A SOLUTION: Booting 2.4.18 kernel w/ sym53c8xx on XLT-300
Many of you remember me whining about consistantly getting a Kernel
Panic when I tried booting my XLT-300 on the 2.4.18 kernel and using the
sym53c8xx SCSI controller driver code. The system worked perfectly on
the "stock" Debian Woody install with a 2.2.20 kernel. Jay Estabrook
kindly stepped in and guided me to the point where I accidently stumbled
upon something that works. I am passing this on for those more educated
and intelligent than I to chew upon.
THE REAL PROBLEM: Jay talked me into hooking up another console to the
serial port and logging the output of the "normal" 2.2.20 and "abnormal"
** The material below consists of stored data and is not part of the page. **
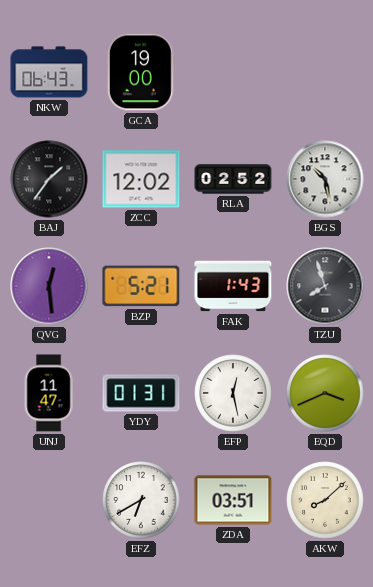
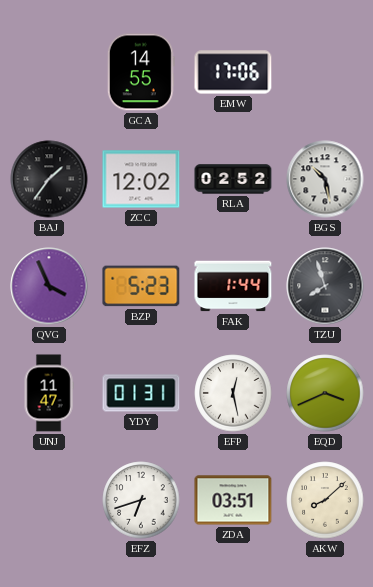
NKW: 06:43 -> none
GCA: 19:00 -> 14:55
EMW: none -> 17:06
QVG: 12:29 -> 3:56
BZP: 5:21 -> 5:23
FAK: 1:43 -> 1:44
EFZ: 6:40 -> 6:42
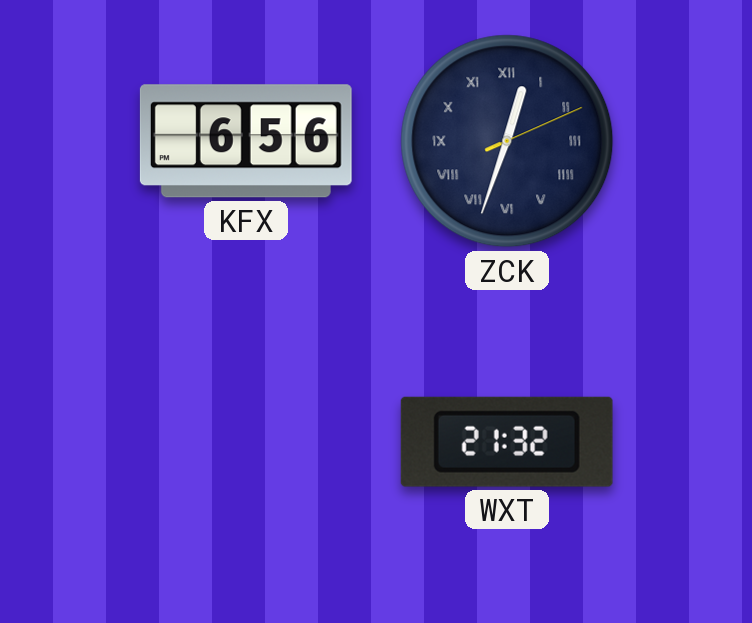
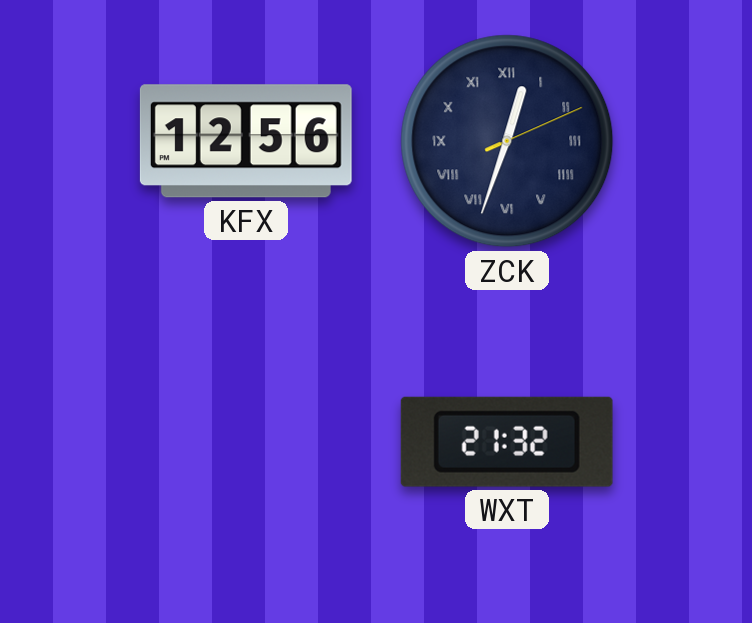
KFX: 6:56 -> 12:56
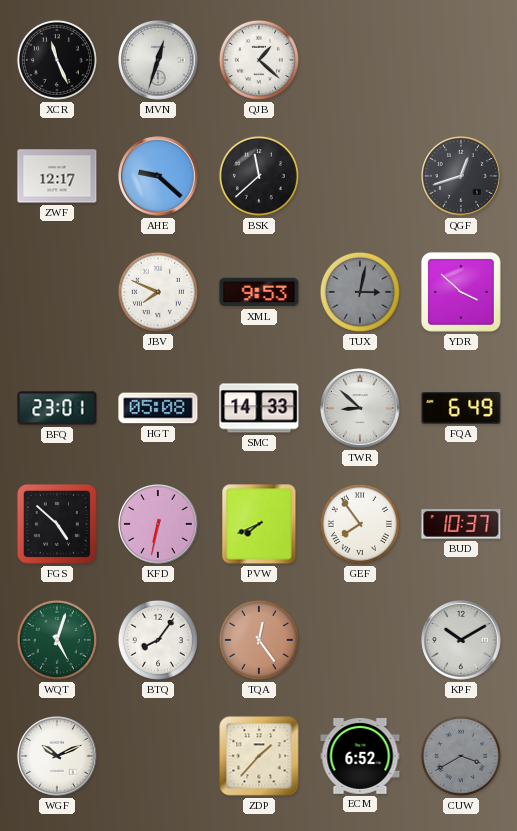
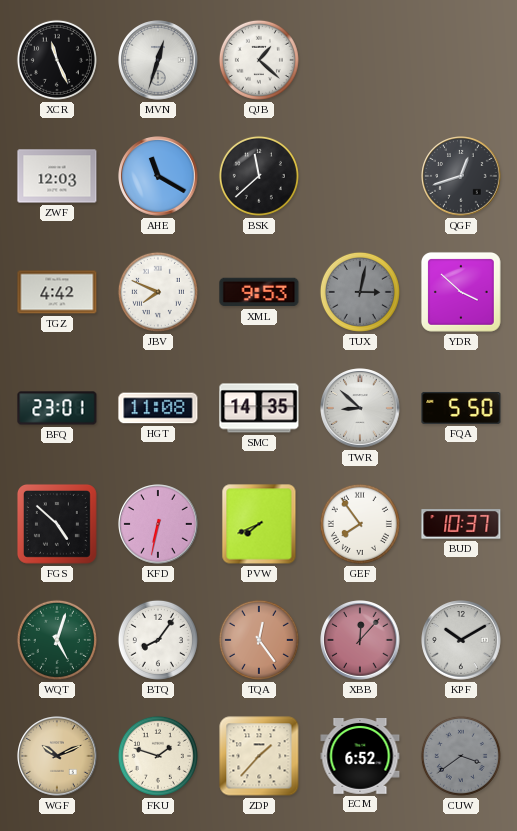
ZWF: 12:17 -> 12:03
AHE: 9:22 -> 11:20
TGZ: none -> 4:42
HGT: 05:08 -> 11:08
SMC: 14:33 -> 14:35
FQA: 6:49 -> 5:50
XBB: none -> 12:07
WGF dial: white -> champagne
FKU: none -> 1:48
CUW: 3:40 -> 3:39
2.4.18 boot process. He quickly identified the fundamental problem as
being in the /usr/src/linux/arch/alpha/kernel/core_cia.c
"sg"(scatter-gather" test). This test would fail, leading to an exit,
an improperly Initialized PCI bus --> caused the sym53c8xx code tests to
fail --> Kernel Panic.
THE INVESTIGATION: Jay compiled a generic 2.4.18 kernel on his XLT-366
and put it on the board at:
While the kernel run fine on HIS XLT-366, it wouldn't run on my
XLT-300! I kept getting the same failures as before. A quick review of
previous posts about this "problem" and a GOOGLE search revealed that it
was only reported by XLT-300 owners. Jay pointed out one of the
hardware differences between the two machines was the bus-controller
chipset. The XLT-300 uses the 21171, while the XLT-366 uses the 21172
and concluded that there was something in the core_cia.c code that the
21171 chipset didn't like.
Harm Damsma reported success booting the 2.4.3 kernel from RH, which I
confirmed on my machine. I d/l the 2.4.3 source and, with the help of
my son, created a "diff" file on the core_cia.c code between 2.4.3 and
The first "trial" was to try to plug the 2.4.3 core_cia.c code into the
2.4.18 kernel and see what would happen. I had to add some "size"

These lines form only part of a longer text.